> ABOUT THIS TASK
Give the data below as a Markdown table with the columns Row and Line, numbering each nonblank line. Omit the pictures.

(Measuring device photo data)
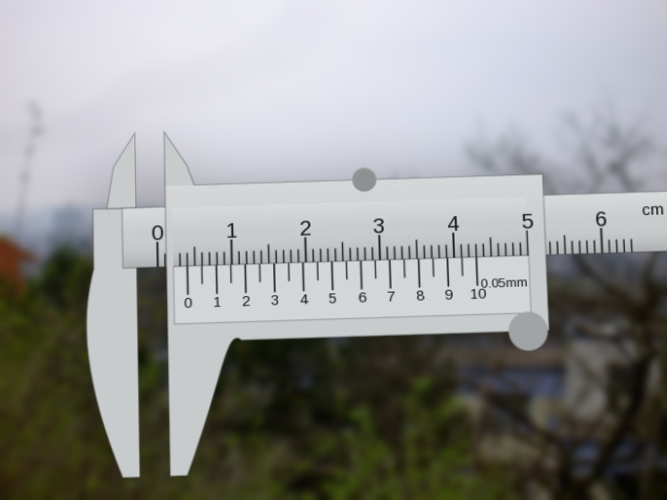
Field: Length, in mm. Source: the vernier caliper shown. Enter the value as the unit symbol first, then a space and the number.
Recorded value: mm 4.0
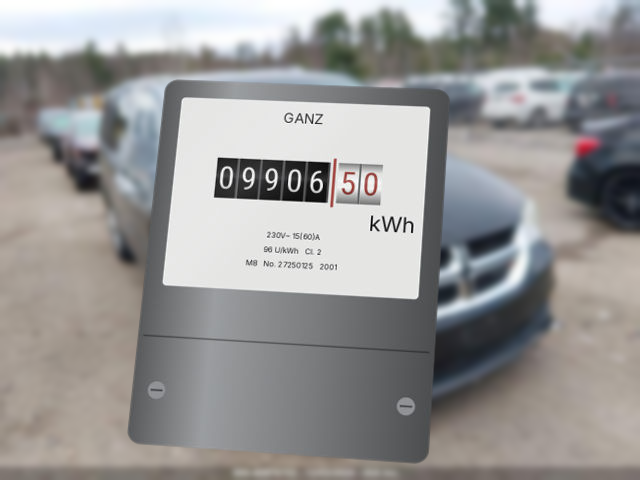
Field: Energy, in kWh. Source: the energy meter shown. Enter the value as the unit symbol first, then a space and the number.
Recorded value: kWh 9906.50
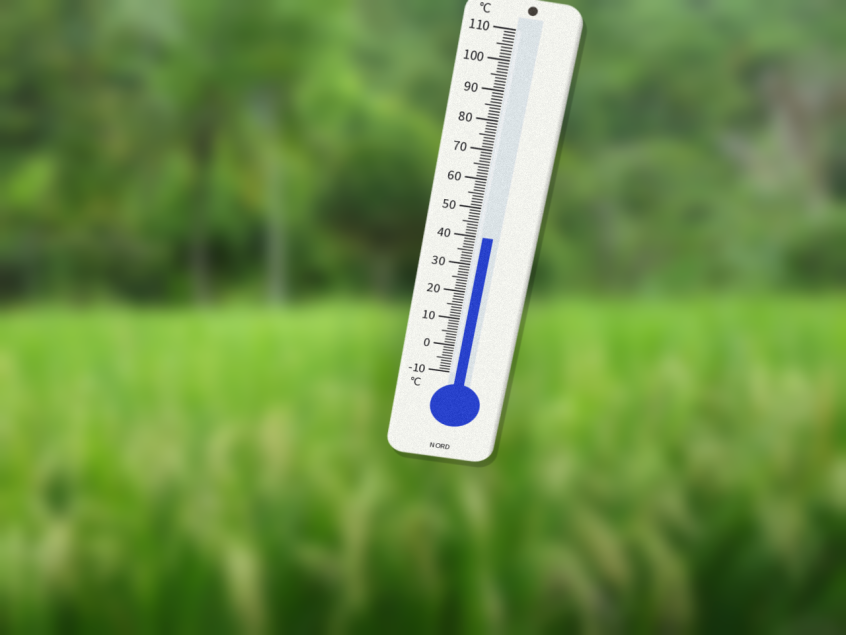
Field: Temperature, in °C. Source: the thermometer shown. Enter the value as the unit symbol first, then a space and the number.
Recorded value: °C 40
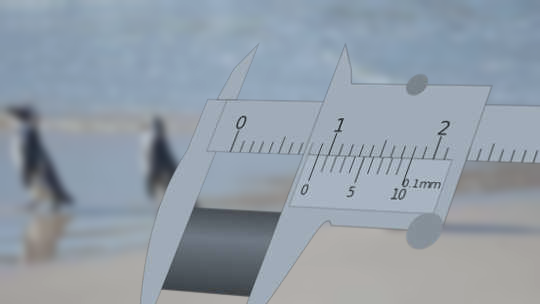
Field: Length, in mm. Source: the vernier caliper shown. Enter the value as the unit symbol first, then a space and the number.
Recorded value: mm 9.0
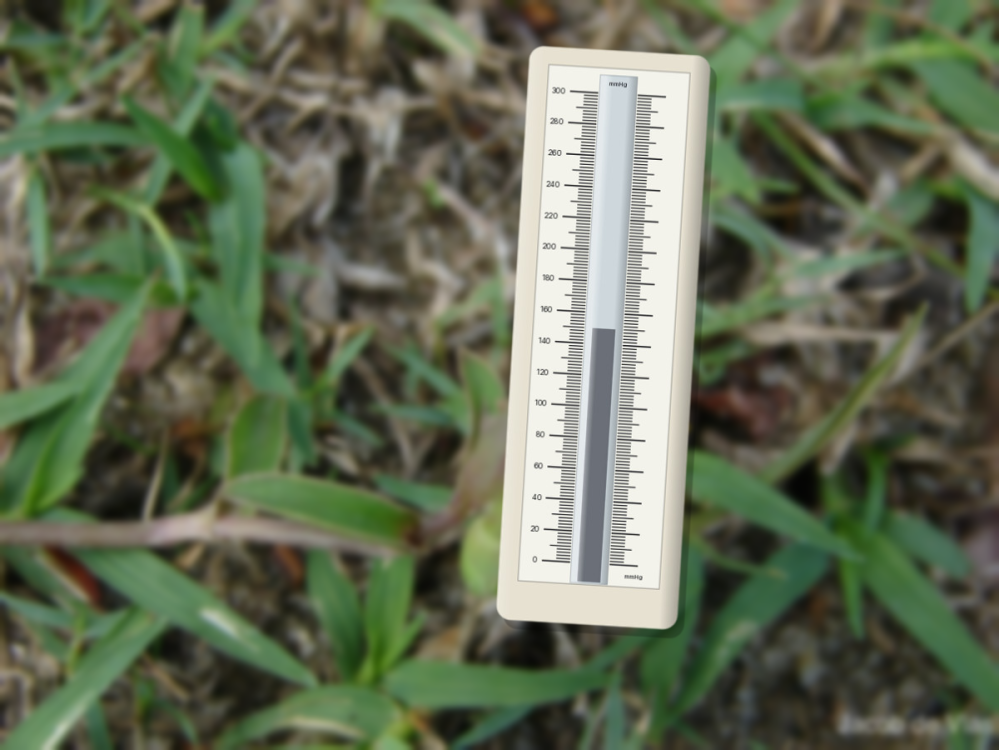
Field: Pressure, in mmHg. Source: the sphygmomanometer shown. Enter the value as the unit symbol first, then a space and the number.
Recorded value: mmHg 150
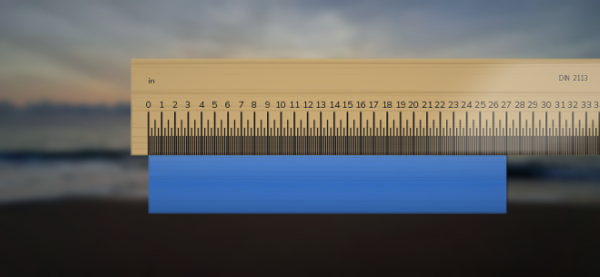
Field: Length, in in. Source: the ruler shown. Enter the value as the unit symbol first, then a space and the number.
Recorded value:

> TASK OUTPUT
| Row | Line |
|---|---|
| 1 | Field: Length, in mm. Source: the vernier caliper shown. Enter the value as the unit symbol first, then a space and the number. |
| 2 | Recorded value: mm 4.0 |
| 3 | Field: Energy, in kWh. Source: the energy meter shown. Enter the value as the unit symbol first, then a space and the number. |
| 4 | Recorded value: kWh 9906.50 |
| 5 | Field: Temperature, in °C. Source: the thermometer shown. Enter the value as the unit symbol first, then a space and the number. |
| 6 | Recorded value: °C 40 |
| 7 | Field: Length, in mm. Source: the vernier caliper shown. Enter the value as the unit symbol first, then a space and the number. |
| 8 | Recorded value: mm 9.0 |
| 9 | Field: Pressure, in mmHg. Source: the sphygmomanometer shown. Enter the value as the unit symbol first, then a space and the number. |
| 10 | Recorded value: mmHg 150 |
| 11 | Field: Length, in in. Source: the ruler shown. Enter the value as the unit symbol first, then a space and the number. |
| 12 | Recorded value: |